** Opening Supplied material block **

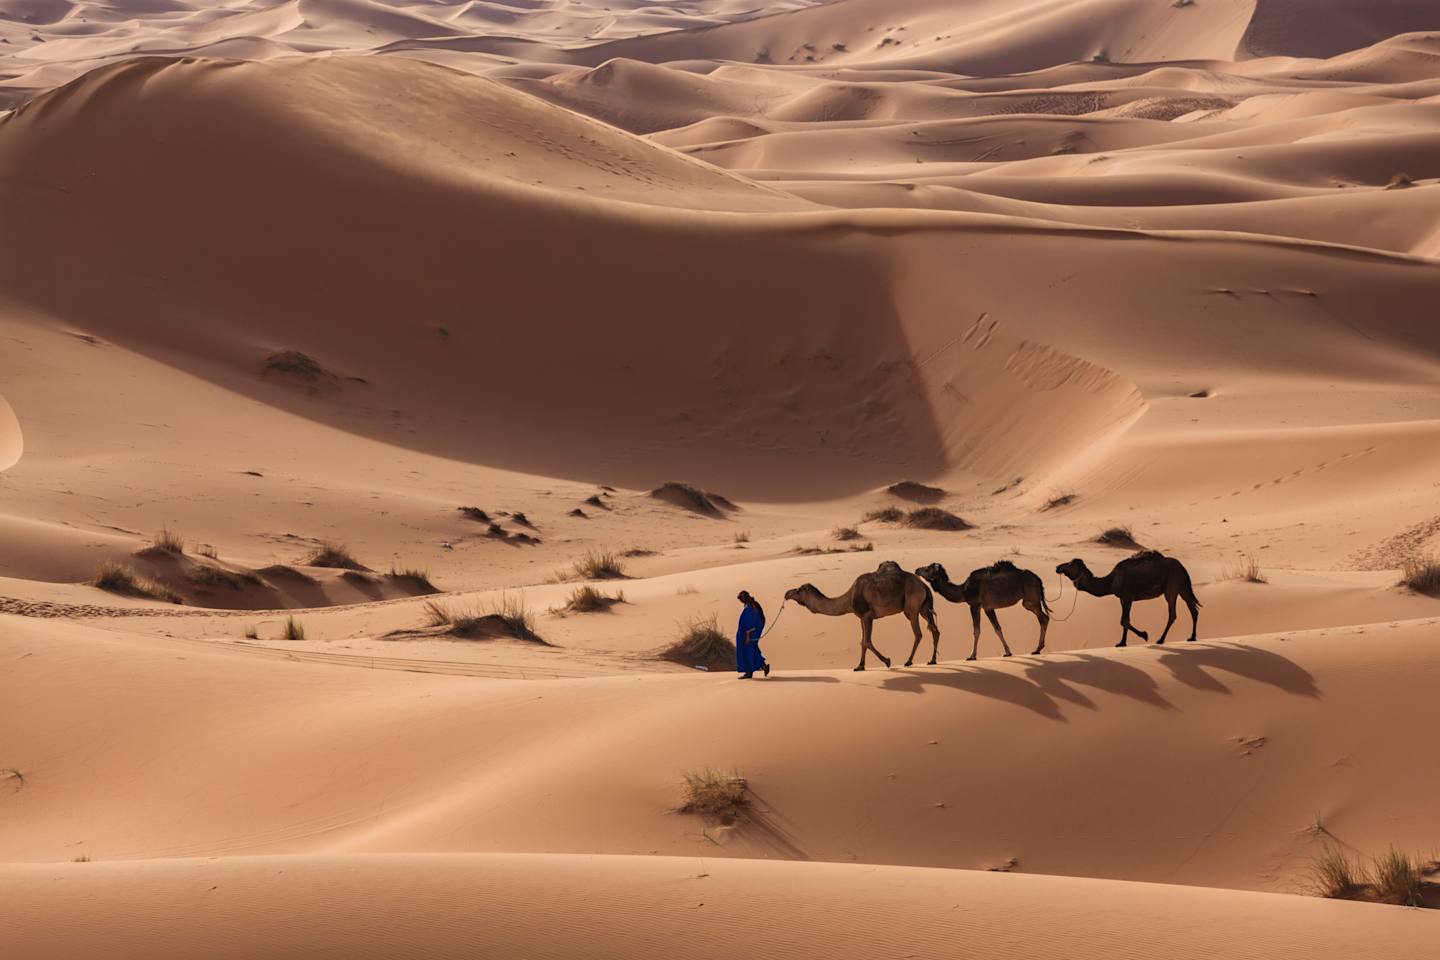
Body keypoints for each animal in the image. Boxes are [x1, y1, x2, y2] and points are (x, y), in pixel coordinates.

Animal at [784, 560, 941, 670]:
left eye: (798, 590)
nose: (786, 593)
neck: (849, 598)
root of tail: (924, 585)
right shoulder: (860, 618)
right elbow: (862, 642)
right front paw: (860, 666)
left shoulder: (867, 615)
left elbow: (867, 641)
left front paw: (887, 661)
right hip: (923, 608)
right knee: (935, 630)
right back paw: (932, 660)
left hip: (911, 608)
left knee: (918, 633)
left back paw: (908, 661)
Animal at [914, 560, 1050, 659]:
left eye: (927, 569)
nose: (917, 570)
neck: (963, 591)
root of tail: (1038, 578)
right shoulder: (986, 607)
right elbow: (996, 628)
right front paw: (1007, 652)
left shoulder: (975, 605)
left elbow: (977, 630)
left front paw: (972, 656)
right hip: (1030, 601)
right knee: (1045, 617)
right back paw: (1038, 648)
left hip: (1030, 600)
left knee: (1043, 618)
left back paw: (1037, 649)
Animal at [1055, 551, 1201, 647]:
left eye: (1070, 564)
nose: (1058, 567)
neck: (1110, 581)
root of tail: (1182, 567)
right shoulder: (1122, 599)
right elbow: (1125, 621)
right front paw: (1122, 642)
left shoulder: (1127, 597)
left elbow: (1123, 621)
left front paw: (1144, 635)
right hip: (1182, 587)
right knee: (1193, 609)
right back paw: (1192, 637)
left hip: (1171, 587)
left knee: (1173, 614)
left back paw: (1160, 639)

** Closing Supplied material block **
** Opening Supplied material block **

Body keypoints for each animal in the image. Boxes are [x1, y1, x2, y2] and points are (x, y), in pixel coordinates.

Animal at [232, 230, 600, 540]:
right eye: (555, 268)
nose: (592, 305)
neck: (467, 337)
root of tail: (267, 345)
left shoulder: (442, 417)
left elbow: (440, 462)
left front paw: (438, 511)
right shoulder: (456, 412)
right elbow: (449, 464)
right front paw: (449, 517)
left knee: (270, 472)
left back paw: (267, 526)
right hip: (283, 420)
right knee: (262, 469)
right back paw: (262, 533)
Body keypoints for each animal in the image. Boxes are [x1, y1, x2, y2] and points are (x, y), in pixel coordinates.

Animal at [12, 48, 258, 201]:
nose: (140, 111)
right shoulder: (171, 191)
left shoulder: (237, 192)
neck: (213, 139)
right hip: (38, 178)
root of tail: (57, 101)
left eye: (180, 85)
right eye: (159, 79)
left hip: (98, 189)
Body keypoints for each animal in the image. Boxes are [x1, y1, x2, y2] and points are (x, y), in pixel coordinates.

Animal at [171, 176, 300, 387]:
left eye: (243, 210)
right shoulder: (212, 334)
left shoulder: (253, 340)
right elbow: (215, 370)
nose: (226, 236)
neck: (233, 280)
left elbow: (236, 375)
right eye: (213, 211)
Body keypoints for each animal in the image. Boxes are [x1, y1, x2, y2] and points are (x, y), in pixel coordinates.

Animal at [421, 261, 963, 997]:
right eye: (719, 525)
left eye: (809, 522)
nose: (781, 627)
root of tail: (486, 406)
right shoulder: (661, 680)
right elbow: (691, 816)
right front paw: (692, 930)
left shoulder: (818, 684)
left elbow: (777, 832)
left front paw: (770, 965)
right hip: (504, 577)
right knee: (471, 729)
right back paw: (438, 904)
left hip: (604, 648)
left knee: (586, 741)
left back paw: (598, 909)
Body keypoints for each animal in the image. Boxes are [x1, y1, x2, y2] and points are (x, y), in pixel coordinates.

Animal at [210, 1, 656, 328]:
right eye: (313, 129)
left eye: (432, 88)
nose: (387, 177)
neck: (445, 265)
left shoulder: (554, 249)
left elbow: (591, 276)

** Closing Supplied material block **

Please output the lines of the listing above that fall in the stretch from the one with "right hip: (38, 178)" through the one with "left elbow: (591, 276)", exactly and only those.

* **Exercise result**:
right hip: (38, 178)
root of tail: (57, 101)
left eye: (180, 85)
right eye: (159, 79)
left hip: (98, 189)
Body keypoints for each animal in the image. Boxes are [x1, y1, x2, y2] and points are (x, y), in pixel coordinates.

Animal at [171, 176, 300, 387]:
left eye: (243, 210)
right shoulder: (212, 334)
left shoulder: (253, 340)
right elbow: (215, 370)
nose: (226, 236)
neck: (233, 280)
left elbow: (236, 375)
right eye: (213, 211)
Body keypoints for each animal in the image. Boxes are [x1, y1, x2, y2] and points are (x, y), in pixel coordinates.

Animal at [421, 261, 963, 997]:
right eye: (719, 525)
left eye: (809, 522)
nose: (781, 627)
root of tail: (486, 406)
right shoulder: (661, 680)
right elbow: (691, 816)
right front paw: (692, 930)
left shoulder: (818, 684)
left elbow: (777, 832)
left front paw: (770, 965)
right hip: (504, 577)
right knee: (471, 729)
right back paw: (438, 904)
left hip: (604, 648)
left knee: (586, 741)
left back paw: (598, 909)
Body keypoints for each animal in the image. Boxes are [x1, y1, x2, y2] and points are (x, y), in pixel coordinates.

Animal at [210, 1, 656, 328]:
right eye: (313, 129)
left eye: (432, 88)
nose: (387, 177)
neck: (445, 265)
left shoulder: (554, 249)
left elbow: (591, 276)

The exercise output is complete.